Pourquoi les ambulances bloquent les chantiers
« Il y a des gens qui viennent à ‘l’ambulance’ dans la cour et disent: ‘Garde la voiture, c’est chez moi, j’ai besoin de me garer, pourquoi es-tu resté ici?’ « Réanimation » est écrit sur les côtés, mais ils ne les lisent même pas. Je leur dis, ils disent, il n’y a pas de sandwichs ici. Je me lève et j’attends que le patient soit récupéré car les secondes comptent. Les automobilistes ne le regardent pas. »
« Nous n’avons pas le droit d’entrer et de sortir de la voiture. De plus, si le gros ne peut pas passer, mais pèse moins de 100 kg, le médecin doit transférer le patient d’une manière ou d’une autre. Seulement s’il pèse plus de 100 kg, ils appellent le ministère des Situations d’urgence. Par conséquent, les médecins doivent courir d’appartement en appartement, demander l’aide des résidents. Et nous nous tenons debout, gardant la voiture.
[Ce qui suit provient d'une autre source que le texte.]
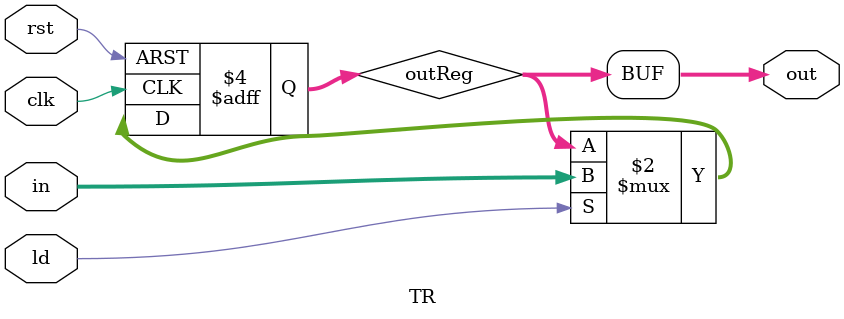
<source format=v>
module TR (clk, rst, ld, in, out);

  input clk, rst, ld;
  input[12:0] in;
  output[12:0] out;

  reg[12:0] outReg;

  always @ ( posedge clk, posedge rst ) begin
    outReg <= outReg;
    if (rst) begin
      outReg <= 13'b0;
    end
    else begin
      if (ld) begin
        outReg <= in;
      end
    end
  end

  assign out = outReg;

endmodule // TR

</source>
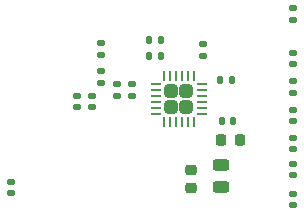
<source format=gbr>
G04 #@! TF.GenerationSoftware,KiCad,Pcbnew,6.0.4-6f826c9f35~116~ubuntu20.04.1*
G04 #@! TF.CreationDate,2022-05-16T14:00:24-07:00*
G04 #@! TF.ProjectId,ethernet-pmod,65746865-726e-4657-942d-706d6f642e6b,1.0*
G04 #@! TF.SameCoordinates,Original*
G04 #@! TF.FileFunction,Paste,Top*
G04 #@! TF.FilePolarity,Positive*
%FSLAX46Y46*%
G04 Gerber Fmt 4.6, Leading zero omitted, Abs format (unit mm)*
G04 Created by KiCad (PCBNEW 6.0.4-6f826c9f35~116~ubuntu20.04.1) date 2022-05-16 14:00:24*
%MOMM*%
%LPD*%
G01*
G04 APERTURE LIST*
G04 Aperture macros list*
%AMRoundRect*
0 Rectangle with rounded corners*
0 $1 Rounding radius*
0 $2 $3 $4 $5 $6 $7 $8 $9 X,Y pos of 4 corners*
0 Add a 4 corners polygon primitive as box body*
4,1,4,$2,$3,$4,$5,$6,$7,$8,$9,$2,$3,0*
0 Add four circle primitives for the rounded corners*
1,1,$1+$1,$2,$3*
1,1,$1+$1,$4,$5*
1,1,$1+$1,$6,$7*
1,1,$1+$1,$8,$9*
0 Add four rect primitives between the rounded corners*
20,1,$1+$1,$2,$3,$4,$5,0*
20,1,$1+$1,$4,$5,$6,$7,0*
20,1,$1+$1,$6,$7,$8,$9,0*
20,1,$1+$1,$8,$9,$2,$3,0*%
G04 Aperture macros list end*
%ADD10RoundRect,0.062500X-0.350000X0.062500X-0.350000X-0.062500X0.350000X-0.062500X0.350000X0.062500X0*%
%ADD11RoundRect,0.062500X-0.062500X0.350000X-0.062500X-0.350000X0.062500X-0.350000X0.062500X0.350000X0*%
%ADD12RoundRect,0.250000X-0.315000X0.315000X-0.315000X-0.315000X0.315000X-0.315000X0.315000X0.315000X0*%
%ADD13RoundRect,0.147500X-0.147500X-0.172500X0.147500X-0.172500X0.147500X0.172500X-0.147500X0.172500X0*%
%ADD14RoundRect,0.147500X-0.172500X0.147500X-0.172500X-0.147500X0.172500X-0.147500X0.172500X0.147500X0*%
%ADD15RoundRect,0.147500X0.172500X-0.147500X0.172500X0.147500X-0.172500X0.147500X-0.172500X-0.147500X0*%
%ADD16RoundRect,0.218750X0.218750X0.256250X-0.218750X0.256250X-0.218750X-0.256250X0.218750X-0.256250X0*%
%ADD17RoundRect,0.218750X-0.256250X0.218750X-0.256250X-0.218750X0.256250X-0.218750X0.256250X0.218750X0*%
%ADD18RoundRect,0.243750X0.456250X-0.243750X0.456250X0.243750X-0.456250X0.243750X-0.456250X-0.243750X0*%
%ADD19RoundRect,0.147500X0.147500X0.172500X-0.147500X0.172500X-0.147500X-0.172500X0.147500X-0.172500X0*%
G04 APERTURE END LIST*
D10*
X74537500Y-62350000D03*
X74537500Y-62850000D03*
X74537500Y-63350000D03*
X74537500Y-63850000D03*
X74537500Y-64350000D03*
X74537500Y-64850000D03*
D11*
X73850000Y-65537500D03*
X73350000Y-65537500D03*
X72850000Y-65537500D03*
X72350000Y-65537500D03*
X71850000Y-65537500D03*
X71350000Y-65537500D03*
D10*
X70662500Y-64850000D03*
X70662500Y-64350000D03*
X70662500Y-63850000D03*
X70662500Y-63350000D03*
X70662500Y-62850000D03*
X70662500Y-62350000D03*
D11*
X71350000Y-61662500D03*
X71850000Y-61662500D03*
X72350000Y-61662500D03*
X72850000Y-61662500D03*
X73350000Y-61662500D03*
X73850000Y-61662500D03*
D12*
X73250000Y-62950000D03*
X71950000Y-62950000D03*
X73250000Y-64250000D03*
X71950000Y-64250000D03*
D13*
X70115000Y-60000000D03*
X71085000Y-60000000D03*
D14*
X67360650Y-62364789D03*
X67360650Y-63334789D03*
X74676000Y-58974000D03*
X74676000Y-59944000D03*
D15*
X82296000Y-69111000D03*
X82296000Y-70081000D03*
D13*
X70115000Y-58600000D03*
X71085000Y-58600000D03*
D16*
X76200000Y-67056000D03*
X77775000Y-67056000D03*
D17*
X73660000Y-69596000D03*
X73660000Y-71171000D03*
D18*
X76200000Y-71041500D03*
X76200000Y-69166500D03*
D14*
X82296000Y-64515000D03*
X82296000Y-65485000D03*
X82296000Y-59715000D03*
X82296000Y-60685000D03*
D15*
X82296000Y-63085000D03*
X82296000Y-62115000D03*
D13*
X76115000Y-62000000D03*
X77085000Y-62000000D03*
D15*
X82296000Y-72621000D03*
X82296000Y-71651000D03*
X66039251Y-62216781D03*
X66039251Y-61246781D03*
D14*
X66048934Y-58906591D03*
X66048934Y-59876591D03*
X64000743Y-63327326D03*
X64000743Y-64297326D03*
X65262674Y-63327326D03*
X65262674Y-64297326D03*
X82296000Y-55926000D03*
X82296000Y-56896000D03*
D19*
X77216000Y-65509000D03*
X76246000Y-65509000D03*
D15*
X58400000Y-71570000D03*
X58400000Y-70600000D03*
X82296000Y-67885000D03*
X82296000Y-66915000D03*
D14*
X68627228Y-63337560D03*
X68627228Y-62367560D03*
M02*

</source>
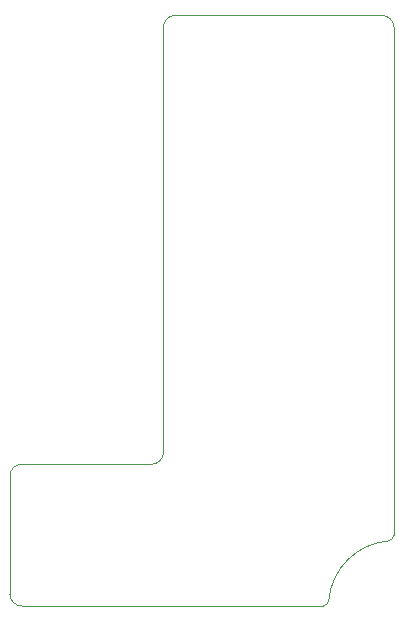
<source format=gbr>
%TF.GenerationSoftware,KiCad,Pcbnew,9.0.2*%
%TF.CreationDate,2025-08-14T17:11:00+06:00*%
%TF.ProjectId,hp3478a-ch32-ext,68703334-3738-4612-9d63-6833322d6578,rev?*%
%TF.SameCoordinates,Original*%
%TF.FileFunction,Profile,NP*%
%FSLAX46Y46*%
G04 Gerber Fmt 4.6, Leading zero omitted, Abs format (unit mm)*
G04 Created by KiCad (PCBNEW 9.0.2) date 2025-08-14 17:11:00*
%MOMM*%
%LPD*%
G01*
G04 APERTURE LIST*
%TA.AperFunction,Profile*%
%ADD10C,0.050000*%
%TD*%
G04 APERTURE END LIST*
D10*
X66500000Y-38000000D02*
G75*
G02*
X67500000Y-39000000I0J-1000000D01*
G01*
X36000000Y-88000000D02*
G75*
G02*
X35000000Y-87000000I0J1000000D01*
G01*
X61500000Y-88000000D02*
X36000000Y-88000000D01*
X48000000Y-75000000D02*
G75*
G02*
X47000000Y-76000000I-1000000J0D01*
G01*
X67500000Y-76000000D02*
X67500000Y-82000000D01*
X62000000Y-87499995D02*
G75*
G02*
X67000000Y-82500000I5500000J-500005D01*
G01*
X48000000Y-39000000D02*
G75*
G02*
X49000000Y-38000000I1000000J0D01*
G01*
X48000000Y-75000000D02*
X48000000Y-39000000D01*
X36000000Y-76000000D02*
X47000000Y-76000000D01*
X62000000Y-87499995D02*
G75*
G02*
X61500000Y-88000000I-500000J-5D01*
G01*
X67500000Y-39000000D02*
X67500000Y-76000000D01*
X49000000Y-38000000D02*
X66500000Y-38000000D01*
X35000000Y-87000000D02*
X35000000Y-77000000D01*
X67500000Y-82000000D02*
G75*
G02*
X67000006Y-82500000I-500000J0D01*
G01*
X35000000Y-77000000D02*
G75*
G02*
X36000000Y-76000000I1000000J0D01*
G01*
M02*

</source>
« Ils nous donnent 20 minutes pour y arriver, ce qui est bien. Mais il y a un énorme problème dans les chantiers, surtout avec les nouveaux bâtiments du ghetto. Des maisons sont construites, mais il n’y a pas d’entrées. Nous arrivons à la timonerie du navire, l’entrée est au milieu. Et voilà, il faut passer. Ou les médecins marchent, et nous attendons.
Photo: RBC
« Plus tôt, dans les chantiers, les « lointains » bourdonnaient constamment et clignaient des yeux de façon agaçante. Mais maintenant, ils prennent souvent une sauvegarde et se reposent. Tout dépend de la personne et de l’éducation. Si possible, je sortirai du conflit. Mais je peux aussi regarder les malades.
Qu’aimez-vous dans le fait de travailler dans une ambulance ?
« Je suis dans une ambulance depuis 1994. J’aime le programme: j’ai travaillé un jour, deux jours de repos. Vous pouvez aller au gîte pour vous reposer. Il arrive que l’horaire change et que vous puissiez faire votre propre truc. Ceci est particulièrement pratique en semaine. Mais officieusement, vous pouvez travailler une journée. C’est plus pratique pour les médecins, on s’adapte à eux.
« C’est un travail difficile, mais j’adore ça. J’adore conduire avec des signaux spéciaux, surtout parce que j’ai un nouveau Ford Transit.
« Nous sortons pour la journée, nous travaillons du matin au matin. Parfois, vous ne sortez pas de la voiture. La plupart des appels ont lieu le soir – de 19h00 à la nuit – c’est ce qu’on appelle le « renvoi ». Mais à cause du coronavirus, le travail a augmenté, nous voyageons constamment du matin au matin. Et donc les problèmes sont différents: un accident, quelqu’un est accroché au balcon du 16e étage. Mais le plus ennuyeux, c’est quand ils appellent une voiture, on arrive, et ils sont juste saouls. Et nous n’avons pas eu le temps de voir qui que ce soit. »
«Nous avons un salaire comme celui des employés ordinaires de l’État – 40 à 45 000 unités conditionnelles. Il n’y a pas de sanatoriums préférentiels, tout est plus simple. Mais le congé de maladie est payé, le congé d’études pour les étudiants à temps partiel est payé, les vacances durent 28 jours – en général, un forfait social normal. Même si la charge de travail a augmenté ces deux dernières années.